■ **Trecho selecionado**
══════

Autores

Duarte, R. (INSTITUTO GEOGRÁFICO E CARTOGRÁFICO - IGC) ; Kátia, C. (UNIVERSIDADE FEDERAL DO ABC - UFABC) ; Nogueira, F.R. (UNIVERSIDADE FEDERAL DO ABC - UFABC)

Resumo

Durante vários anos, Parque São Bernardo (pertencente ao município de São Bernardo do Campo) registrou em sua história severos eventos de deslizamentos de terra em áreas de alta declividade, que colocavam em risco a vida dos moradores, além de causar prejuízos e danos materiais. Estes acidentes se intensificaram pelas intervenções antrópicas e ocupação desordenada. Observando as ações e análises da prefeitura municipal, que modificaram este contexto, o objetivo deste trabalho visa buscar uma nova metodologia para o uso de Modelos Digitais de Terreno (M.D.T.) para determinar as possíveis áreas de risco, tendo como referência: revistas, periódicos científicos e trabalhos que visam aplicar esta metodologia.

══════

■ **Tarefas a realizar**
**1.** Transcreva fielmente o trecho do resumo sobre deslizamentos que começa nas palavras "Duarte, R. (INSTITUTO" e termina depois de "aplicar esta metodologia.".
**2.** Segundo o resumo sobre deslizamentos, o que intensificou os acidentes em Parque São Bernardo?
**3.** Prolongue o resumo sobre deslizamentos a partir da última frase apresentada.

■ **Extrato dos dados**
══════

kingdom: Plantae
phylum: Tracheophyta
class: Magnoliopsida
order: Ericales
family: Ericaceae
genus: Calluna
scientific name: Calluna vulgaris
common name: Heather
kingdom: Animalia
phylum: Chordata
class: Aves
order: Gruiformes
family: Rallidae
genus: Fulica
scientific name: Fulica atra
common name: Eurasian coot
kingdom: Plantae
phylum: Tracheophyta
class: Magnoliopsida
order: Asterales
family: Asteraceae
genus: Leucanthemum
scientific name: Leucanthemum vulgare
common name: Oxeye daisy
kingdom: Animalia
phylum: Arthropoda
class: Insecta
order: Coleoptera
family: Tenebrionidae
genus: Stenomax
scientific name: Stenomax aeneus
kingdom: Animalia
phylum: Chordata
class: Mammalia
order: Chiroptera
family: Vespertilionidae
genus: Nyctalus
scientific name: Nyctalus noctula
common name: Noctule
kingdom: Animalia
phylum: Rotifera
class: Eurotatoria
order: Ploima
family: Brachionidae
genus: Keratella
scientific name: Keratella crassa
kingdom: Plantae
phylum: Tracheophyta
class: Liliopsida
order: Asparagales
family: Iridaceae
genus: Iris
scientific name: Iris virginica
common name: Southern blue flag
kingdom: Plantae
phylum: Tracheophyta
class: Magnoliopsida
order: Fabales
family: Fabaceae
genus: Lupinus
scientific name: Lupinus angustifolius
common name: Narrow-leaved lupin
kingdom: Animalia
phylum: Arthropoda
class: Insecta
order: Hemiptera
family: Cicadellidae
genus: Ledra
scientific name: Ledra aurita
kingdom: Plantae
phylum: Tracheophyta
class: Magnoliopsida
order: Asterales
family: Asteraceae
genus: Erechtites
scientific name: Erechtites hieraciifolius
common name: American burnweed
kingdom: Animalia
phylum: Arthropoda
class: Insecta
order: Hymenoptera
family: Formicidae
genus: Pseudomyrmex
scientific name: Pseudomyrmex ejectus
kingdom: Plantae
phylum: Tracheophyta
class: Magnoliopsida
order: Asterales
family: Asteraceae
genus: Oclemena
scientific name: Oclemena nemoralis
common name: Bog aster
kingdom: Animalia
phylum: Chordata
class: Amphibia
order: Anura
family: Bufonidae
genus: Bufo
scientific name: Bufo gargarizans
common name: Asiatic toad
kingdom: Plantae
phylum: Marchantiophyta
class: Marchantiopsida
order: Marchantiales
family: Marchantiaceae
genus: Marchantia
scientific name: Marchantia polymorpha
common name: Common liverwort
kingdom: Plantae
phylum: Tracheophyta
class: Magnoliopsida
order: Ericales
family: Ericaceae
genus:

══════

■ **Respostas**
**1.**
Duarte, R. (INSTITUTO GEOGRÁFICO E CARTOGRÁFICO - IGC) ; Kátia, C. (UNIVERSIDADE FEDERAL DO ABC - UFABC) ; Nogueira, F.R. (UNIVERSIDADE FEDERAL DO ABC - UFABC)

Resumo

Durante vários anos, Parque São Bernardo (pertencente ao município de São Bernardo do Campo) registrou em sua história severos eventos de deslizamentos de terra em áreas de alta declividade, que colocavam em risco a vida dos moradores, além de causar prejuízos e danos materiais. Estes acidentes se intensificaram pelas intervenções antrópicas e ocupação desordenada. Observando as ações e análises da prefeitura municipal, que modificaram este contexto, o objetivo deste trabalho visa buscar uma nova metodologia para o uso de Modelos Digitais de Terreno (M.D.T.) para determinar as possíveis áreas de risco, tendo como referência: revistas, periódicos científicos e trabalhos que visam aplicar esta metodologia.

**2.** As intervenções antrópicas e a ocupação desordenada.

**3.**
Palavras chaves

Declividade; escorregamentos; Modelo Digital de Terreno

Introdução

O problema das áreas de risco no Bairro Parque São Bernardo decorre, principalmente, da ocupação da área por famílias de baixa renda, que construíram suas moradias sem adoção dos critérios técnicos normalmente requeridos. Este tipo de ocupação muitas vezes é realizado em as áreas de declividade muito alta, em terrenos suscetíveis aos processos de movimentos gravitacionais de massa. Isso proporciona uma série de fatores causadores dos problemas de instabilidade, decorrentes de ações antrópicas, como retirada da proteção vegetal e escavações sub verticais e escalonadas sem qualquer tipo de proteção contra erosão, construção a meia-encosta de vias de acesso, desprovidas de qualquer tipo de revestimento e de dispositivos de drenagem de águas pluviais, execução de fundações inadequadas, etc. Além disso, a ausência ou precariedade da infraestrutura de rede de água potável, esgotamento sanitário, drenagem, coleta de lixo, rede elétrica, contribuem para o agravamento das condições de estabilidade das vertentes. Os riscos de deslizamentos aumentam consideravelmente quando ocorrem as precipitações pluviométricas de alta intensidade e longa duração. Entretanto o impacto da ocupação nas áreas de declividade muito acentuada iniciou com o desmatamento e realização de cortes para nivelar o terreno quebrando o perfil do terreno natural para construção de casas que tende a causar sobrecargas naturais e contribuir na descontinuidade do maciço que é uma pré-condição para o aparecimento de uma nova superfície de escorregamento. O propósito desse artigo é apresentar uma metodologia que auxilie na caracterização dessas áreas, para subsidiar a elaboração de projetos de prevenção e controle dos riscos causados pelos deslizamentos.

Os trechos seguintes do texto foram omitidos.